══ EXCERPTED TEXT

Epidemiology and Etiology

Research in the 1930s suggested that the distribution of convulsive and gangrenous ergotism was a function of the presence or absence of vitamin A in the diet. An analysis of the 1770 epidemic of gangrenous ergotism in Sologne and of convulsive ergotism in Hanover indicated that Sologne, on the left bank of the Rhine, was a dairy district that provided a diet rich in vitamin A, whereas Hanover, on the right bank, was unable to sustain a dairy economy. The striking difference in the effects of ergot on the two communities in close proximity caused researchers to study their differing experiences in a laboratory by feeding ergot to dogs along with different levels of vitamin A. The results confirmed the efficacy of vitamin A in mitigating the effects of ergotism.

Similarly, while some researchers believed that England's relative freedom from ergotism was due to the abundant ingestion of meat and potatoes, others demonstrated that the English diet, which was rich in milk and butter products, had enabled its inhabitants to remain relatively free from the convulsive effects of ergotized grain. In areas rich in dairy products, the phytase and the bowel bacteria broke down the poisonous phytates of the grain into the comparatively innocuous inorganic phosphates. Thus, the convulsive ergotism which had been common to nondairy areas was virtually absent in England and certain sections of France.

════
══ EXCERPTED RECORDS

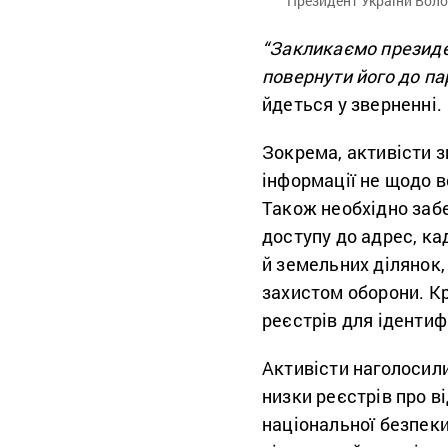
Президент України Воло
“Закликаємо президе
повернути його до па
йдеться у зверненні.
Зокрема, активісти з
інформації не щодо в
Також необхідно заб
доступу до адрес, ка
й земельних ділянок,
захистом оборони. Кр
реєстрів для ідентиф
Активісти наголосил
низки реєстрів про ві
національної безпеки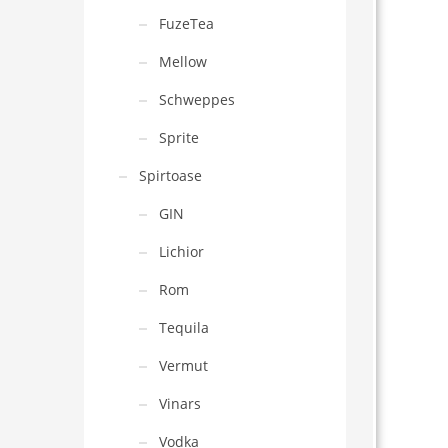
FuzeTea
Mellow
Schweppes
Sprite
Spirtoase
GIN
Lichior
Rom
Tequila
Vermut
Vinars
Vodka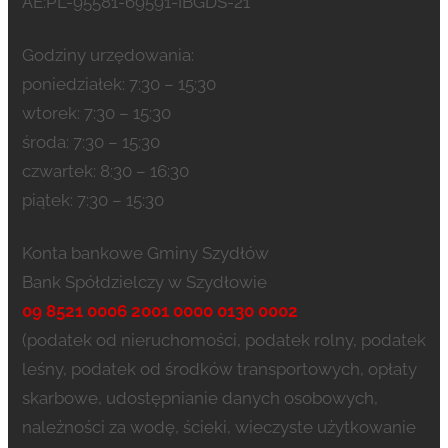
AE:PL-95581-69591-IBGDS-21
Godziny urzędowania:
poniedziałek: 7:30 – 15:30
wtorek: 7:30 – 15:30
środa: 7:30 – 15:30
czwartek: 8:30 – 16:30
piątek: 7:30 – 15:30
Konta bankowe Gminy Szydłów
Bank Spółdzielczy w Szydłowie
09 8521 0006 2001 0000 0130 0002
(podatek od nieruchomości, podatek rolny, podatek
leśny, podatek od środków transportowych, opłaty
skarbowe, udostępnianie danych osobowych,
należności za wodę, ścieki, wieczyste użytkowanie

════

▸ DIRECTIONS:
1. List every place name that appears in the ergotism passage.
2. According to the ergotism passage, why was convulsive ergotism virtually absent in England?
3. Transcribe the part of the ergotism passage starting at "Research in the" and ending at "effects of ergotism.".

▸ RESULTS FOR THE EXERCISE:
1. Sologne, Hanover, the Rhine, England, France

2. The English diet was rich in milk and butter products. In areas rich in dairy products, phytase and bowel bacteria broke down the grain's poisonous phytates into comparatively innocuous inorganic phosphates.

3.
Research in the 1930s suggested that the distribution of convulsive and gangrenous ergotism was a function of the presence or absence of vitamin A in the diet. An analysis of the 1770 epidemic of gangrenous ergotism in Sologne and of convulsive ergotism in Hanover indicated that Sologne, on the left bank of the Rhine, was a dairy district that provided a diet rich in vitamin A, whereas Hanover, on the right bank, was unable to sustain a dairy economy. The striking difference in the effects of ergot on the two communities in close proximity caused researchers to study their differing experiences in a laboratory by feeding ergot to dogs along with different levels of vitamin A. The results confirmed the efficacy of vitamin A in mitigating the effects of ergotism.